Il problema è che avete proprio imboccato il concetto contromano.
Confondendo l’idea del merito (quello scolpito nell’articolo 34 della Costituzione) con l’ambigua categoria della meritocrazia.
Succede, non è un peccato mortale.
È come quando un ministro confonde l’umiltà con l’umiliazione.
Stessa radice ma esito contrapposto.
E comunque se non vi fidate delle nostre rassicurazioni vorrei chiedervi di non ignorare il lavoro di due bravi ricercatori della Banca d’Italia.
In uno studio dedicato hanno confrontato la Firenze di oggi con quella quattrocentesca dei Medici e hanno fatto la scoperta (piuttosto sconfortante) che le famiglie più ricche e quelle più povere (parliamo di cognomi e genealogie) sono rimaste le stesse di sei secoli e venti generazioni fa.
Voi direte, ma allora come si fa a promuovere davvero una parità di accesso e la possibilità di coltivare i meriti laddove vi siano?
Non ho certezze, ma ad esempio in Germania, Grecia, Danimarca, Scozia, Svezia, Norvegia o Finlandia nelle università pubbliche non si pagano tasse per accedervi.
Pensateci, fosse solo perché potreste dire al vostro ministro delle Infrastrutture che sarebbe un ulteriore risparmio sull’utilizzo del Pos e gli donereste un istante di felicità.

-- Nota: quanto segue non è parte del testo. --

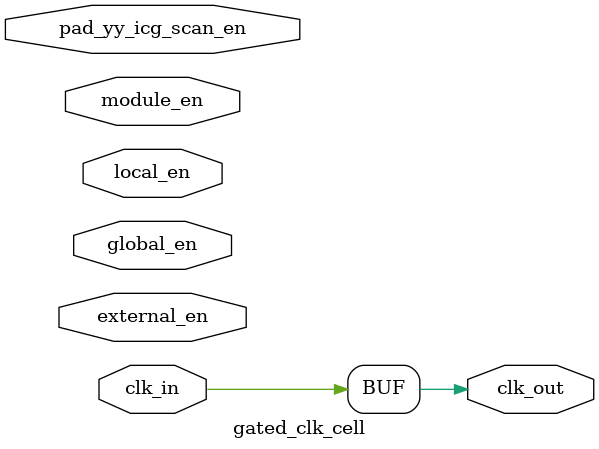
<source format=v>
module gated_clk_cell(	// file.cleaned.mlir:2:3
  input  clk_in,	// file.cleaned.mlir:2:32
         global_en,	// file.cleaned.mlir:2:49
         module_en,	// file.cleaned.mlir:2:69
         local_en,	// file.cleaned.mlir:2:89
         external_en,	// file.cleaned.mlir:2:108
         pad_yy_icg_scan_en,	// file.cleaned.mlir:2:130
  output clk_out	// file.cleaned.mlir:2:160
);

  assign clk_out = clk_in;	// file.cleaned.mlir:3:5
endmodule


</source>
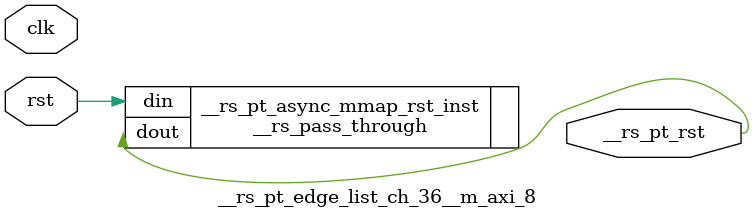
<source format=v>
`timescale 1 ns / 1 ps
/**   Generated by RapidStream   **/
module __rs_pt_edge_list_ch_36__m_axi_8 #(
    parameter BufferSize         = 32,
    parameter BufferSizeLog      = 5,
    parameter AddrWidth          = 64,
    parameter AxiSideAddrWidth   = 64,
    parameter DataWidth          = 512,
    parameter DataWidthBytesLog  = 6,
    parameter WaitTimeWidth      = 4,
    parameter BurstLenWidth      = 8,
    parameter EnableReadChannel  = 1,
    parameter EnableWriteChannel = 1,
    parameter MaxWaitTime        = 3,
    parameter MaxBurstLen        = 15
) (
    output wire __rs_pt_rst,
    input wire  clk,
    input wire  rst
);




__rs_pass_through #(
    .WIDTH (1)
) __rs_pt_async_mmap_rst_inst /**   Generated by RapidStream   **/ (
    .din  (rst),
    .dout (__rs_pt_rst)
);

endmodule  // __rs_pt_edge_list_ch_36__m_axi_8
</source>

Però, e per intanto, se poteste evitare di archiviare il concetto di scuola pubblica con quello di merito noi ve ne saremmo riconoscenti.
Ma poiché temo che non lo farete, noi sul tabellone illumineremo la luce rossa e come accennato nella discussione generale su questo provvedimento in un’Aula attenta e gremita, passando col rosso si rischiano sempre un sacco di guai.